WONOSOBO, suarakpk.com – Polisi menangkap empat pelaku perampokan di SPBU Selokromo, Kecamatan Leksono, Kabupaten Wonosobo, Jawa Tengah. Dari hasil penyelidikan, komplotan tersebut diketahui berjumlah enam orang. Empat tersangka berperan sebagai eksekutor, sedangkan dua lainnya bertugas mengamati situasi dan kini masuk dalam Daftar Pencarian Orang (DPO).
Kapolres Wonosobo AKBP Ricky Pripurna Atmaja mengatakan, perampokan terjadi pada Minggu (9/8/2026) sekitar pukul 23.30 WIB. Dalam kejadian tersebut, pelaku membawa kabur uang dengan total kerugian mencapai lebih dari Rp718 juta.
Polisi kemudian melakukan penyelidikan dengan melibatkan Tim Resmob Polres Wonosobo dan Jatanras Polda Jawa Tengah. Hanya dalam waktu tiga hari, kasus tersebut berhasil diungkap.
“Dalam waktu tiga hari, tim gabungan mampu mengungkap tindak pidana ini. Proses pengungkapan dilakukan secara saintifik dengan bantuan Direktorat Reserse Kriminal Umum Polda Jawa Tengah,” ujar Ricky dalam konferensi pers, Jumat (14/8/2026).
Menurut Ricky, pengungkapan kasus bermula dari analisis rekaman kamera pengawas atau CCTV di sekitar lokasi kejadian. Meski DVR CCTV utama sempat dibawa kabur oleh pelaku, sejumlah kamera lain masih merekam aktivitas dan pergerakan komplotan tersebut.
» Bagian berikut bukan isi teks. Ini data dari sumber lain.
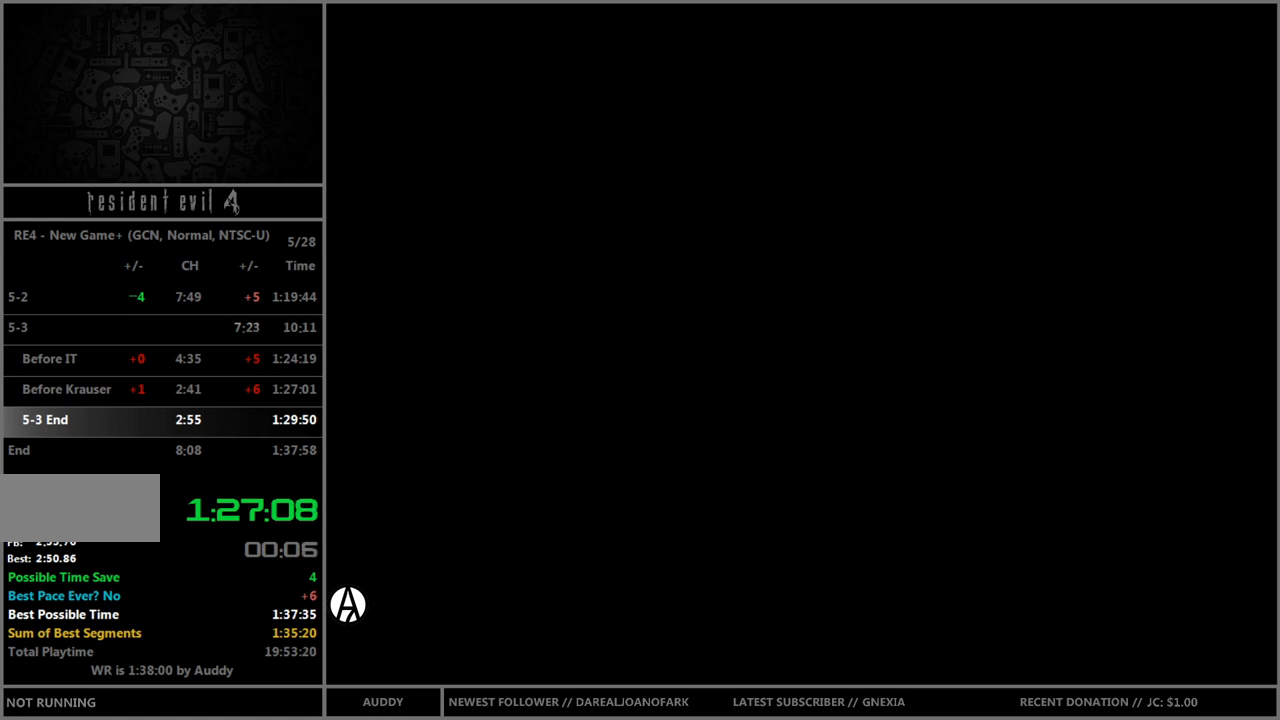
{"buttons": ["B"], "left_stick": "up-left", "right_stick": "center", "events": [[133, "left_stick", "up-left"], [233, "left_stick", "up"], [433, "left_stick", "up-left"]]}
“Dari hasil penyelidikan, polisi menyimpulkan bahwa komplotan tersebut berjumlah enam orang,” katanya.
Empat Tersangka Ditangkap
Empat tersangka yang telah diamankan masing-masing berinisial MRAP (33), warga Banjarnegara; WW alias RD (20), warga Banjarnegara; AH (37), warga Bantul; dan RATS (42), warga Wonosobo.
Aksi perampokan berlangsung ketika supervisor SPBU berada seorang diri di ruang kantor. Saat korban lengah, pelaku membekap dan membantingnya.
Pelaku lainnya kemudian menodongkan senjata ke kepala korban dan mengancam akan membunuhnya apabila melakukan perlawanan.
Korban selanjutnya diikat menggunakan kabel ties dan mulutnya dilakban. Petugas keamanan yang terbangun juga sempat dikelabui oleh pelaku. Namun, setelah merasa curiga, petugas tersebut turut ditodong dan kemudian diikat.
Uang Ratusan Juta Dibawa Kabur
Setelah berhasil menguasai situasi, komplotan tersebut mengambil uang tunai dari brankas dan laci ruang supervisor. Para pelaku kemudian melarikan diri menggunakan mobil yang sebelumnya telah dipersiapkan.
Polisi masih melakukan pendalaman terhadap kasus tersebut, termasuk memburu dua pelaku lain yang telah ditetapkan sebagai DPO.